Data records:
[Start of section]
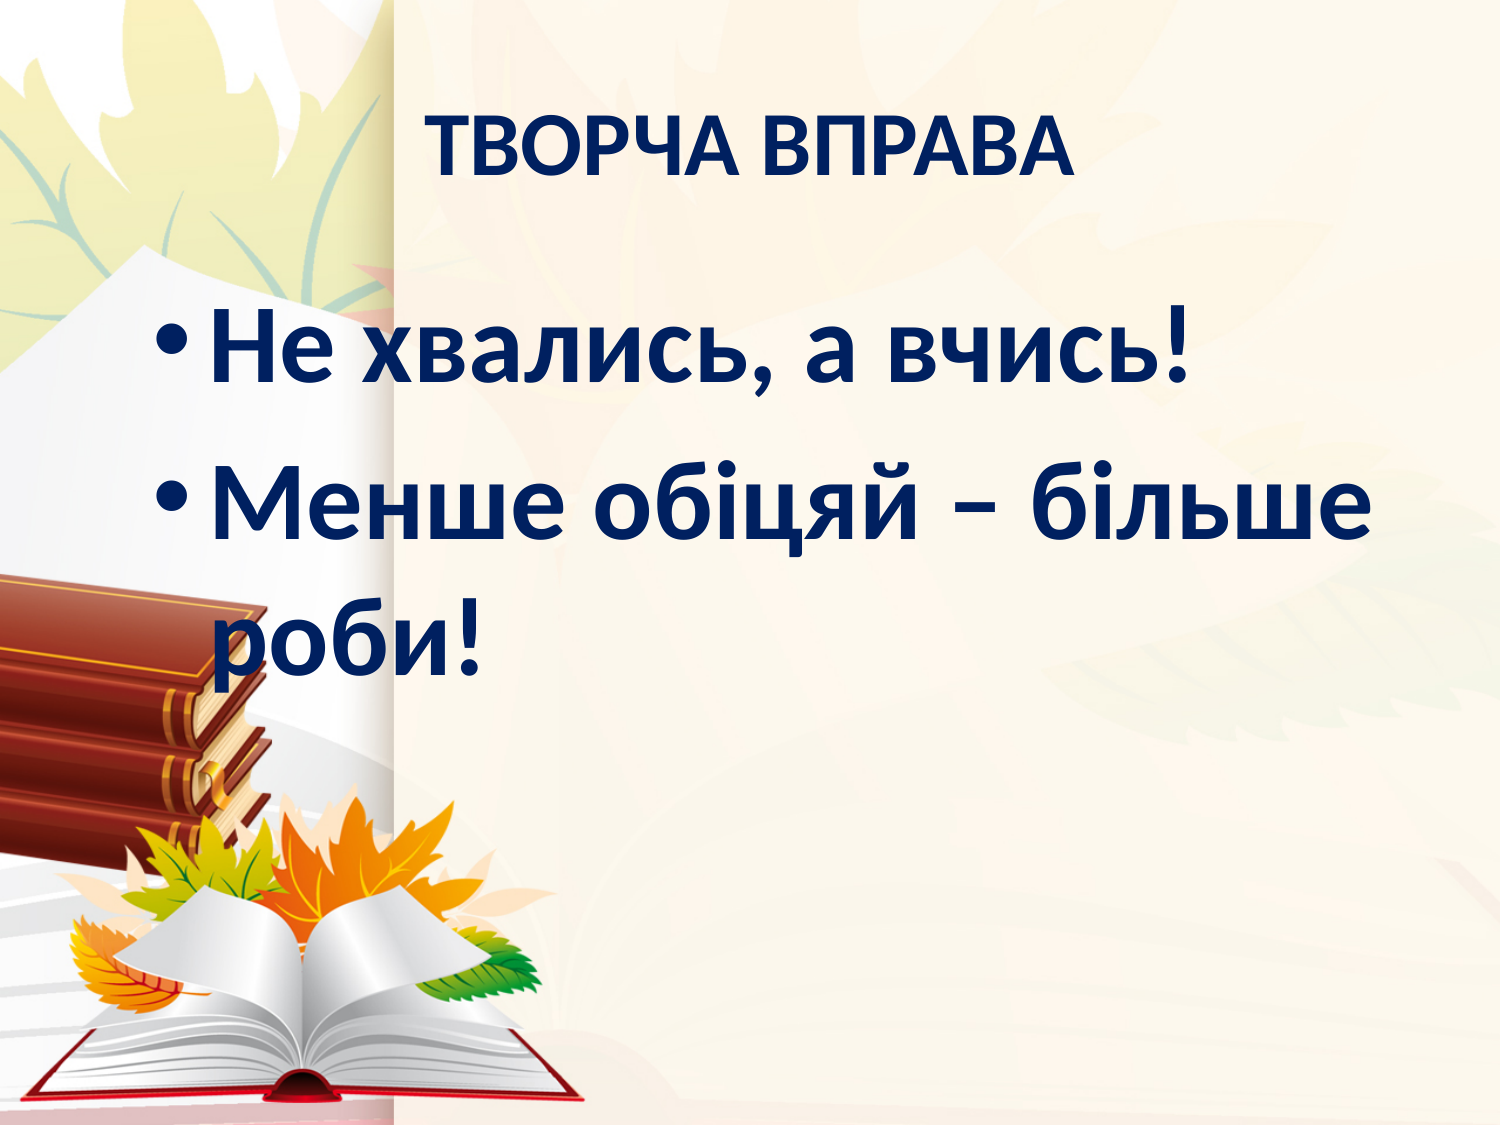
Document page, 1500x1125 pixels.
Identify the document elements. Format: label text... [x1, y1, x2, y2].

list Не хвались, а вчись! Менше обіцяй – більше роби! [137, 262, 1425, 1005]
title ТВОРЧА ВПРАВА [75, 45, 1425, 233]
picture [0, 0, 1500, 1125]
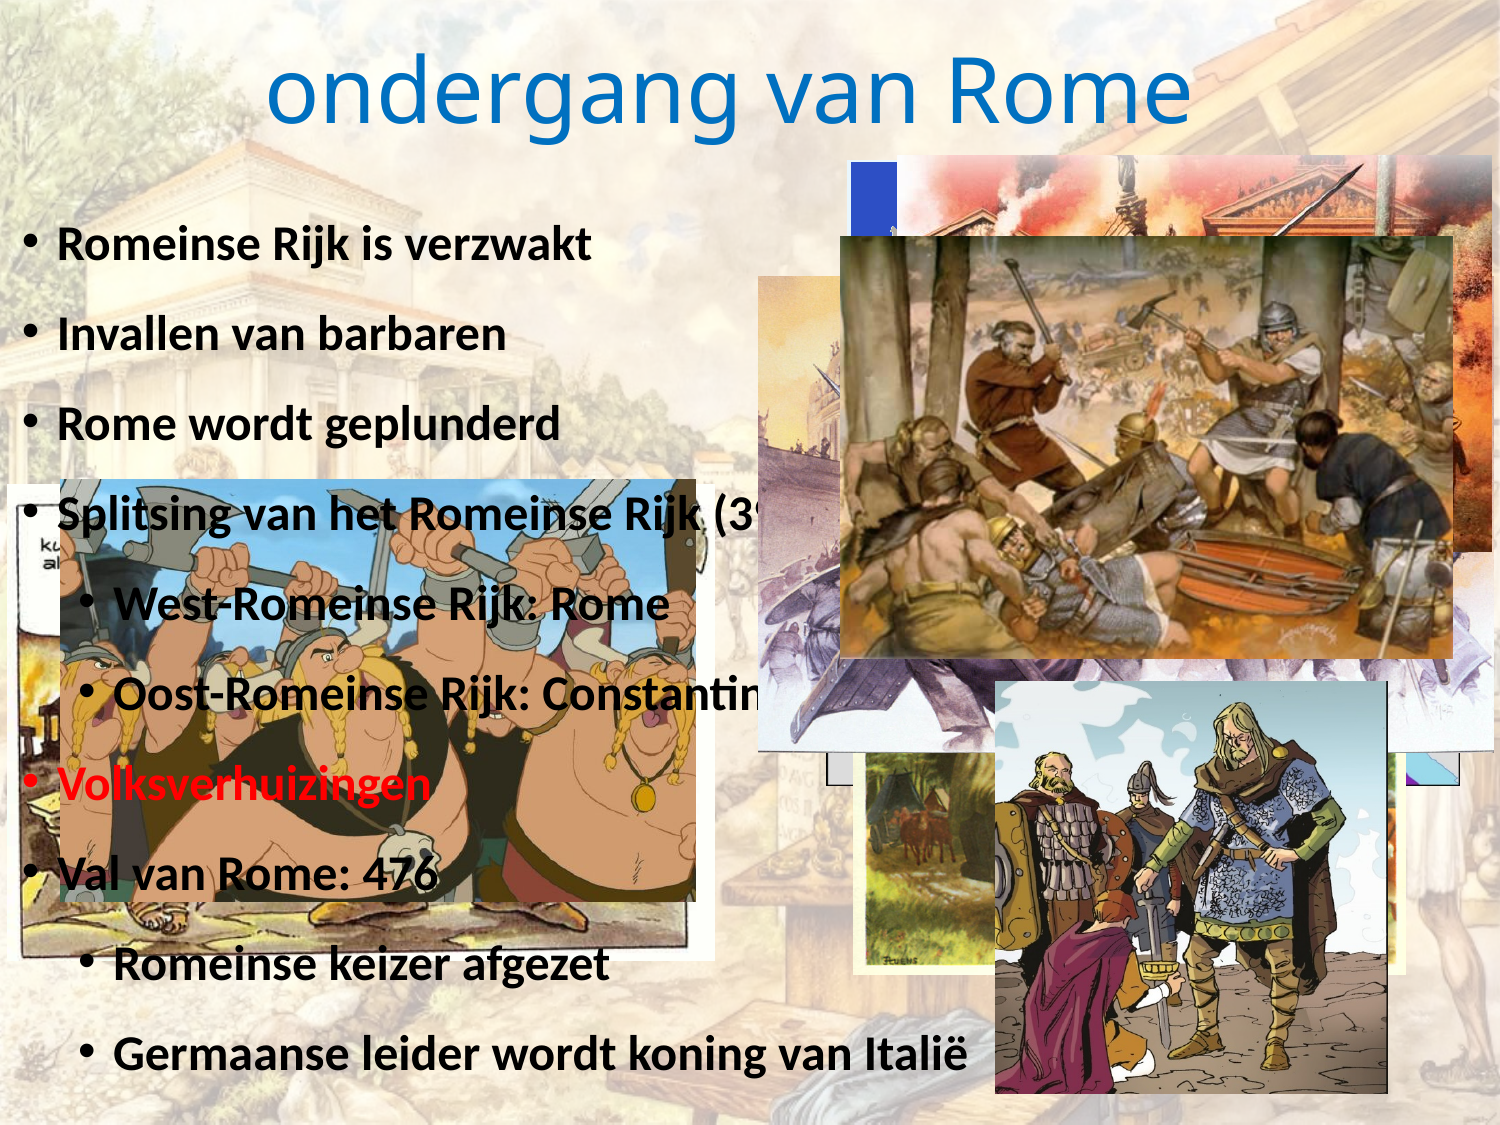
[End of section]
Job item: Each record above must be returned exactly as written, with its pictures omitted.

Task response:
Document page, 1500x1125 pixels.
Identify the document elements. Format: label text... [x1, y1, x2, y2].

list Не хвались, а вчись! Менше обіцяй – більше роби! [137, 262, 1425, 1005]
title ТВОРЧА ВПРАВА [75, 45, 1425, 233]
picture [0, 0, 1500, 1125]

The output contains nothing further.